In het licht van de voortschrijdende mondialisering is de EU een gepasseerd station.
Op de opiniepagina van Trouw van 12 maart, vraagt Nelleke Noordervliet zich af wat voor Europa we eigenlijk willen. Als één van de mogelijkheden verwijst ze naar een Baron van Münchhausen-Europa, dat zich aan de haren uit het moeras trekt en de samenwerking opnieuw uitvindt. Volgens mij de enig bruikbare politieke troefkaart. Voor het uitspelen daarvan is het alleen nodig dat Brussel zich realiseert dat de naoorlogs tijd van europeanisering, waarvan de EU het product is, langzaam maar zeker is overgegaan in de huidige tijd van mondialisering, die verwijst naar een mondiale Unie. Voor die verwijzing kunnen we wel onze ogen sluiten, maar zij is simpelweg niet terug te draaien, met alle hoopgevende wereldomvattende maatschappelijke consequenties van dien.

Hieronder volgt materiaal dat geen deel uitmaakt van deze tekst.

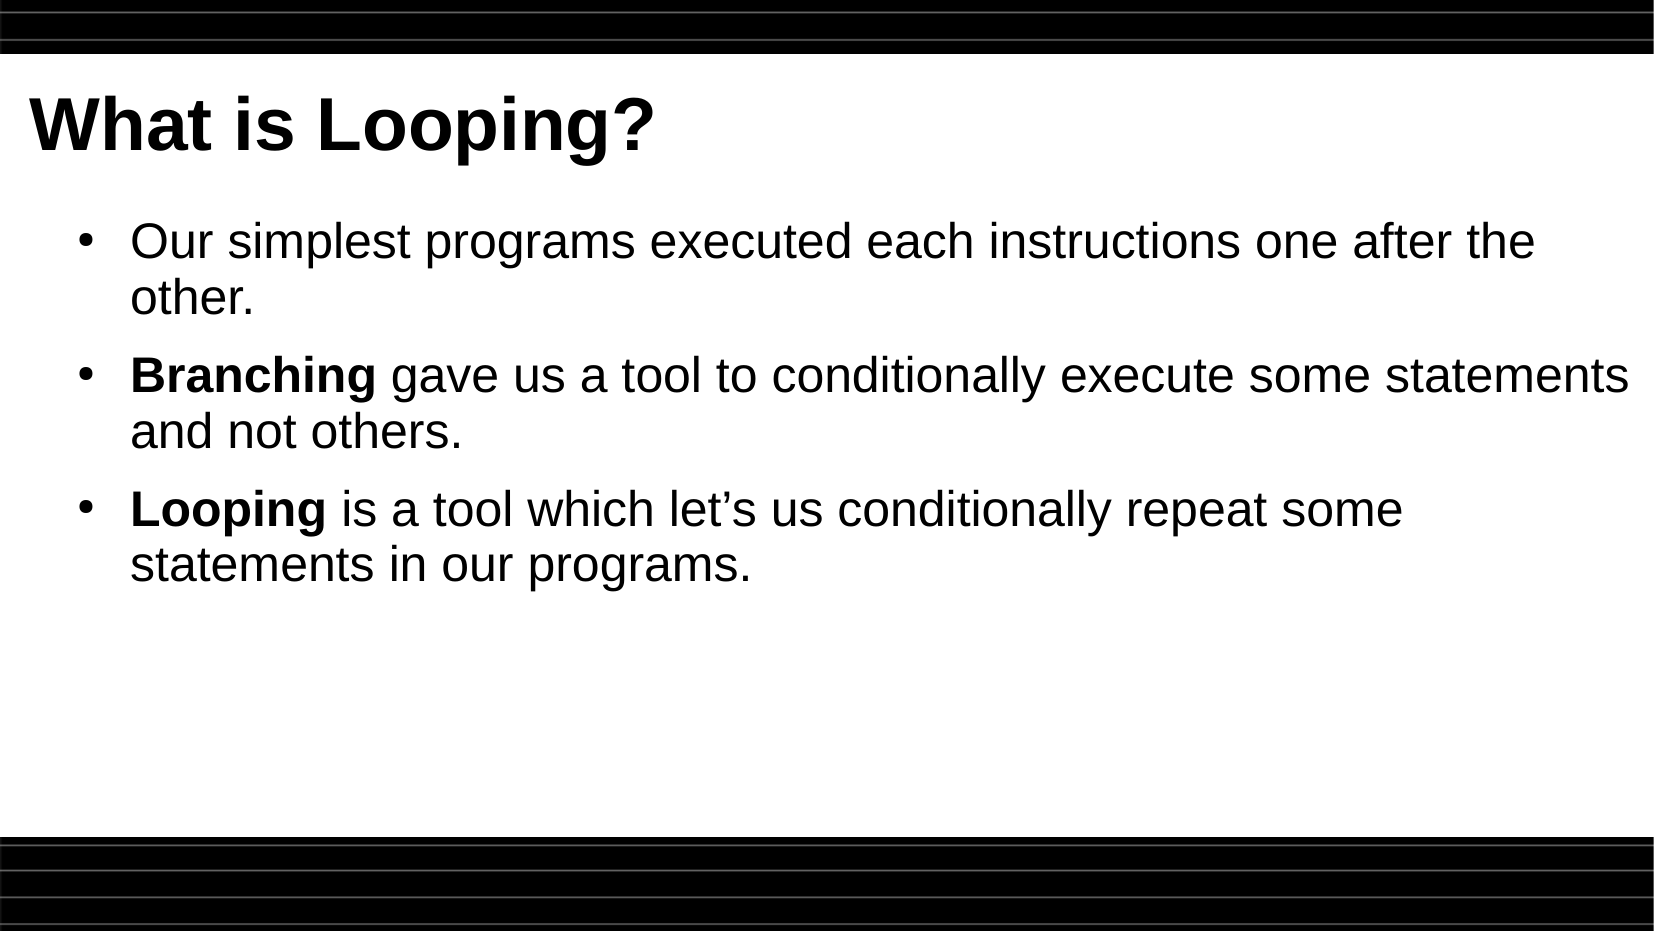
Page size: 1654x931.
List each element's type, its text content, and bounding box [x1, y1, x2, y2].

picture [0, 837, 1654, 931]
list Our simplest programs executed each instructions one after the other. Branching gave us a tool to conditionally execute some statements and not others. Looping is a tool which let’s us conditionally repeat some statements in our programs. [59, 213, 1636, 826]
picture [0, 0, 1654, 54]
text_box What is Looping? [15, 75, 1546, 174]
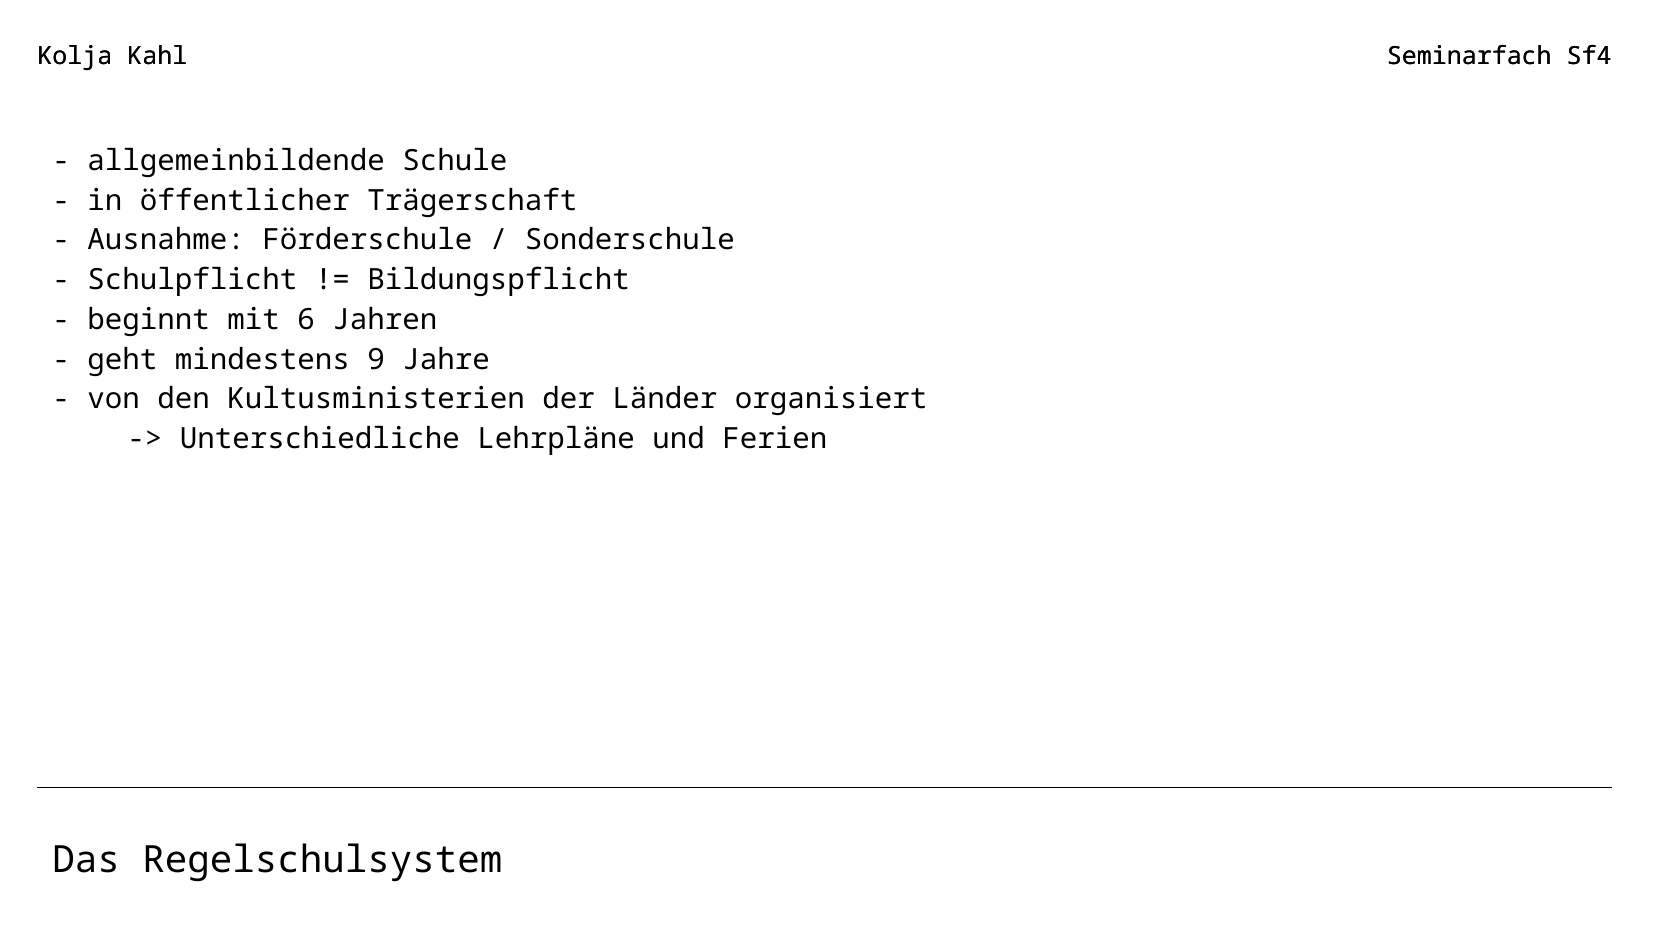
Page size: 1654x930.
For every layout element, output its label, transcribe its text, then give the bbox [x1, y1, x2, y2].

text_box Das Regelschulsystem [37, 825, 536, 890]
text_box - allgemeinbildende Schule - in öffentlicher Trägerschaft - Ausnahme: Förderschule / Sonderschule - Schulpflicht != Bildungspflicht - beginnt mit 6 Jahren - geht mindestens 9 Jahre - von den Kultusministerien der Länder organisiert -> Unterschiedliche Lehrpläne und Ferien [37, 131, 1613, 713]
title Kolja Kahl [37, 37, 225, 76]
title Seminarfach Sf4 [1312, 37, 1612, 76]
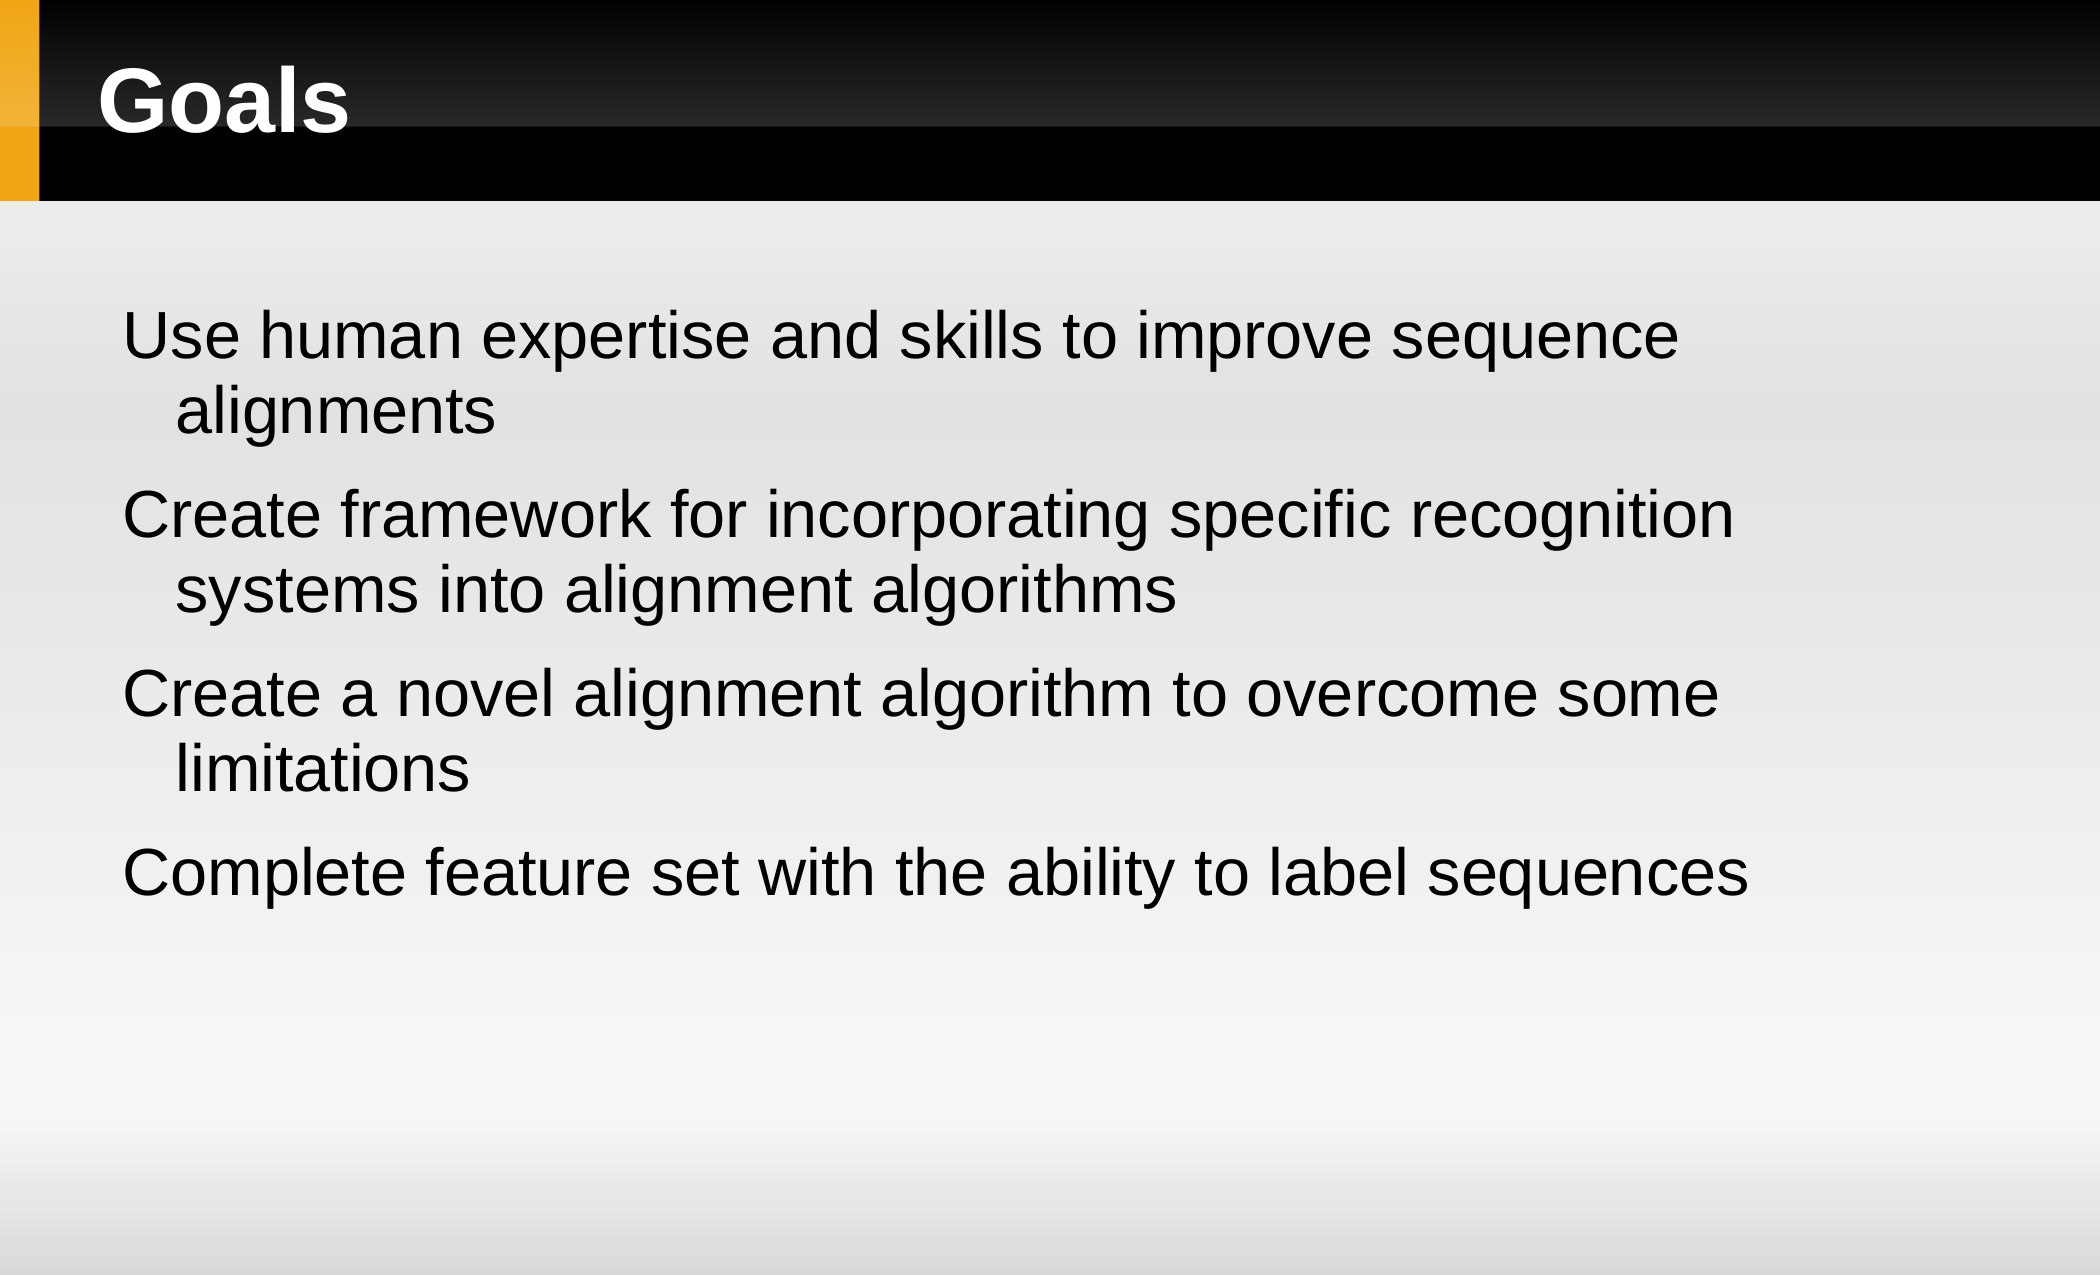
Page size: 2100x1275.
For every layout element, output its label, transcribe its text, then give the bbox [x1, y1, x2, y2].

picture [0, 0, 2100, 1275]
list Use human expertise and skills to improve sequence alignments Create framework for incorporating specific recognition systems into alignment algorithms Create a novel alignment algorithm to overcome some limitations Complete feature set with the ability to label sequences [104, 298, 1995, 1140]
title Goals [97, 19, 1988, 183]
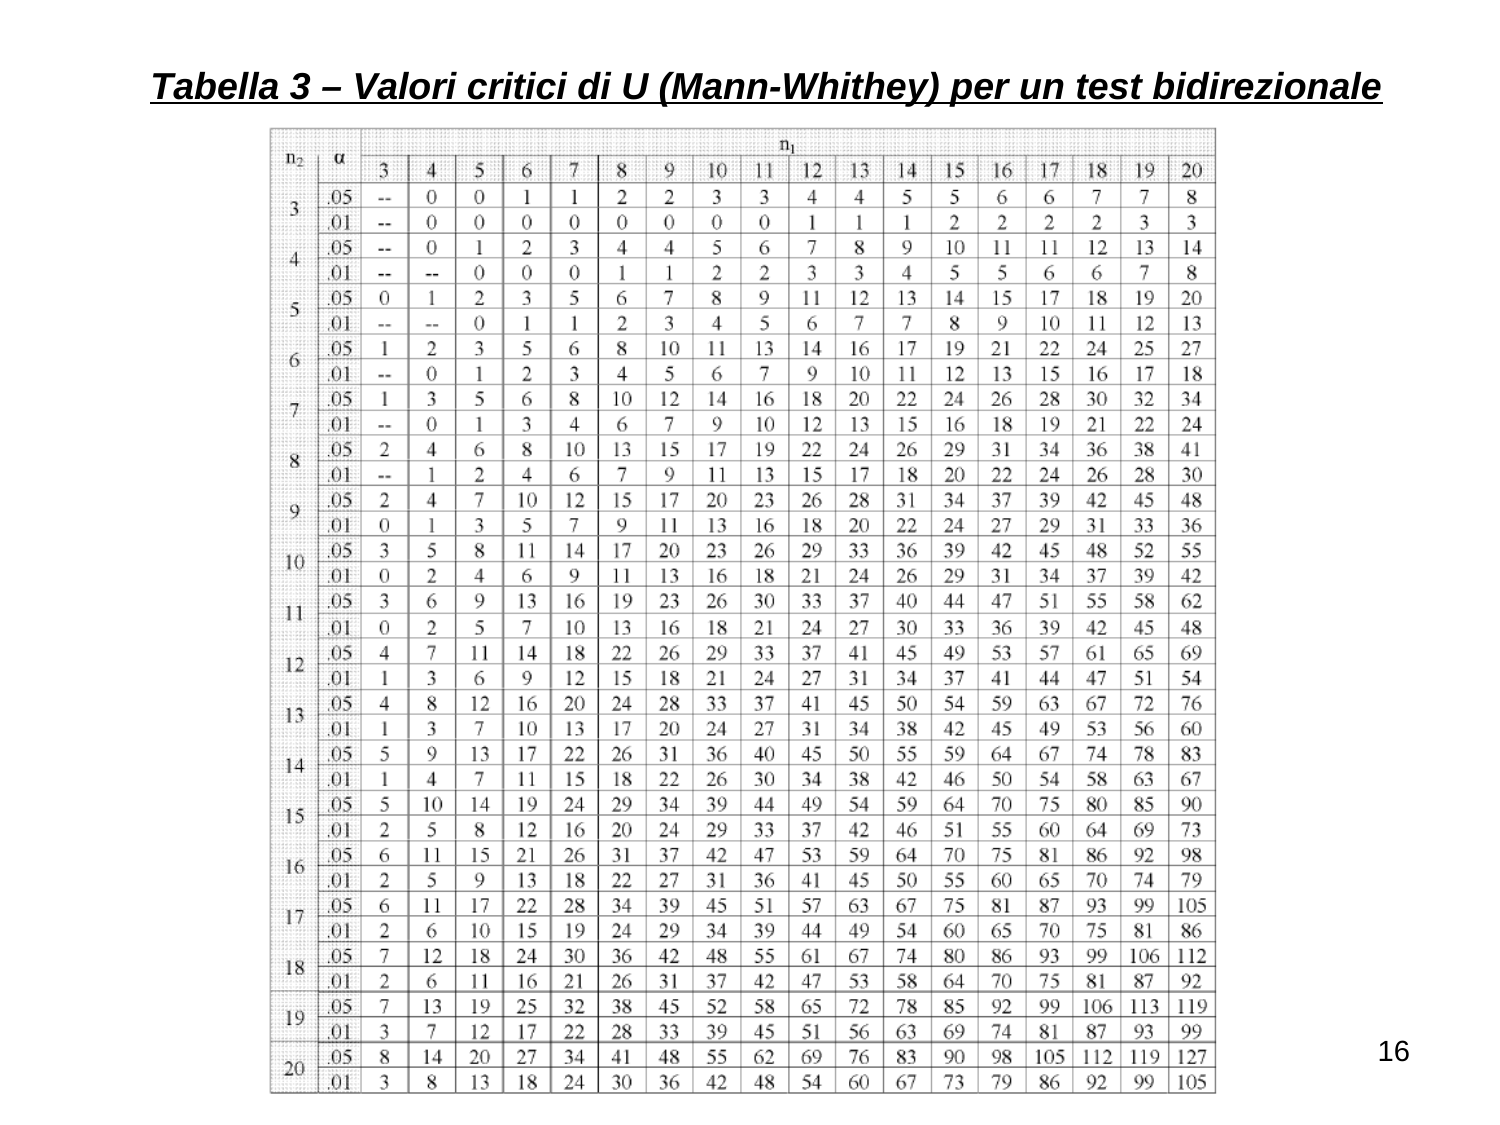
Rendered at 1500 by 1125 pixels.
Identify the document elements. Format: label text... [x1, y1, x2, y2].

picture [262, 115, 1223, 1106]
text_box <numero> [1223, 1024, 1426, 1103]
text_box Tabella 3 – Valori critici di U (Mann-Whithey) per un test bidirezionale [135, 54, 1412, 116]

Vandaar dat de vraag niet is óf maar wanneer die mondiale Unie, waar de VN model voor staat, uit de verf zal komen. Over de exacte datum daarvan is uiteraard geen zinnig woord te zeggen. Alleen is nu al wel zonneklaar dat dát moment alles te maken heeft met bewustwording, ofwel het besef dat evolutionair gezien de EU al een gepasseerd station is. Met als consequentie dat de totstandkoming van de mondiale Unie onder VN-vlag, waar de tijd meer dan rijp voor is, wordt gefrustreerd door een EU die in het verleden blijft hangen. Historisch gezien gelukkig een onmogelijkheid. Vandaar dat er alle reden voor is de toekomst met vertrouwen tegemoet te zien, indachtig Bob Dylon's: “The Times They Are A-Changin”. Tegen de voortschrijdende tijd is immers geen kruid gewassen!